Французская реформатская церковь. - Там, где имеется достаточное число верующих, имеется церковь. Пастор назначается на должность провинциальным синодом или собранием, при условии, что в него входит не менее семи пасторов. Пасторам в отправлении их обязанностей помогают миряне, которые именуются старейшинами, дьяконами и церковными старостами. Совокупность пасторов, старейшин и дьяконов составляет консисторию.
Разумеется, подобная старательность сама по себе еще не есть особая заслуга, но коль скоро именно это достоинство мистеру Теккерею обыкновенно не приписывают, было бы только справедливо о нем упомянуть. Кроме того, на этом примере можно показать, начинающим сочинителям, что он считал необходимым для совершенствования своего труда.

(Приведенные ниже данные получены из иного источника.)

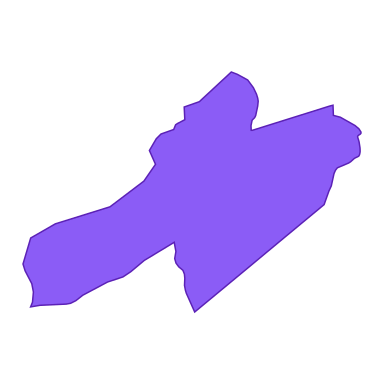 map outline of Neuchâtel (Albers equal-area conic projection)
{"feature_id": "CHE-161", "entity_name": "Neuchâtel", "entity_type": "Canton", "adm_level": 1, "iso_a3": "CHE", "parent_name": "Switzerland", "parent_adm1": "", "projection": "albers", "projection_center": [6.837, 47.007], "detail": "fine", "context": "isolated", "style": "filled", "palette": "violet", "viewbox_px": 384, "rotation_deg": 0, "n_neighbors": 0, "source": "natural_earth", "source_scale": "10m", "svg_char_len": 1240}
<svg xmlns="http://www.w3.org/2000/svg" viewBox="0 0 384 384"><path d="M30.6,306.9L32.5,302.2L33.4,292.0L31.8,283.7L25.1,270.8L23.0,264.0L30.7,238.0L55.4,223.8L110.0,206.8L143.9,181.1L155.5,164.3L149.4,150.5L156.3,138.7L161.0,134.0L173.7,129.5L175.6,124.8L177.5,123.5L184.8,119.7L184.2,107.0L199.3,101.7L231.3,72.0L237.3,74.3L247.7,80.0L253.4,87.7L256.5,94.2L257.7,98.1L258.2,101.2L257.7,106.1L255.7,115.5L255.2,116.6L254.6,117.7L252.7,119.6L252.1,120.3L251.0,125.7L251.2,130.3L252.4,130.3L329.5,106.1L333.0,105.2L333.4,115.4L340.3,117.2L355.0,125.5L359.0,128.9L361.0,132.1L360.9,133.4L360.2,134.2L358.9,135.0L358.1,135.6L357.6,136.5L357.8,137.6L358.2,138.9L358.6,140.1L359.1,142.0L360.0,147.8L360.1,149.8L360.1,151.8L359.9,153.1L359.5,154.8L358.7,156.2L357.2,157.0L355.4,157.8L354.0,158.7L350.7,161.7L348.7,163.0L337.4,167.8L335.5,170.2L334.0,173.6L331.3,185.9L328.9,191.1L324.1,204.6L286.0,236.2L266.5,252.4L250.2,266.0L194.7,312.0L186.3,293.2L185.4,290.2L184.5,285.4L184.8,278.3L184.4,274.1L182.9,270.3L178.8,266.9L176.0,263.1L174.7,258.6L175.9,251.5L174.2,242.3L144.3,260.4L130.8,271.7L123.0,276.9L107.6,282.0L82.8,295.2L75.8,300.7L70.6,303.3L66.2,304.1L40.0,305.3L30.6,306.9Z" fill="#8b5cf6" stroke="#5b21b6" stroke-width="1.5"/></svg>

Однако главный интерес этих записей и заметок заключается в том, что они позволяют нам представить себе дальнейший ход событий. Нет нужды публиковать их все - это значило бы просто переписать длинный перечень ссылок на книги, журналы и газеты, содержащих малоизвестные сведения, которые зажгли воображение мистера Теккерея и дали ему возможность так глубоко проникнуть в характеры и нравы. Тем не менее нам хотелось бы дать читателю возможно более полное представление о повести.
Прежде всего, существует любопытное письмо, в котором мистер Теккерей излагает ее план для сведения своего издателя.
Дорогой С.,
Я родился в 1764 году в Уинчелси, где мой отец был бакалейщиком и приходским причетником. Все местные жители промышляли контрабандой.
В нашем доме часто бывал один знатный французский дворянин по имени граф де ла Мотт и с ним немец, барон де Люттерлох. Отец часто возил в Кале и Остенде пакеты по поручению обоих этих господ, и может статься, что я однажды побывал в Париже, где видел французскую королеву.
Мировым судьею в нашем городе был сквайр Уэстон из Приората. В доме обоих братьев Уэстонов собиралось самое изысканное общество в округе. Сквайр Уэстон состоял старостой нашей церкви и пользовался большим уважением. Да, но, прочитав "Ежегодное обозрение" за 1781 год, Вы узнаете, что 13 июля шерифы отправились в лондонский Тауэр, чтобы взять под стражу некоего де ла Мотта, обвиненного в государственной измене. Суть дела заключалась в том, что этот эльзасский дворянин, попав в затруднительное положение у себя на родине (где он командовал полком Субиза), приехал в Лондон и под видом пересылки гравюр во Францию и Остенде снабжал французский кабинет министров отчетами о передвижениях английских сухопутных войск и флотилий. Связным при нем был Люттерлох, уроженец Брунсвика, в прошлом вербовщик солдат, а потом лакей, который состоял шпионом на службе у Франции и мистера Франклина, а позднее выступил королевским свидетелем против ла Мотта, вследствие чего тот был повешен.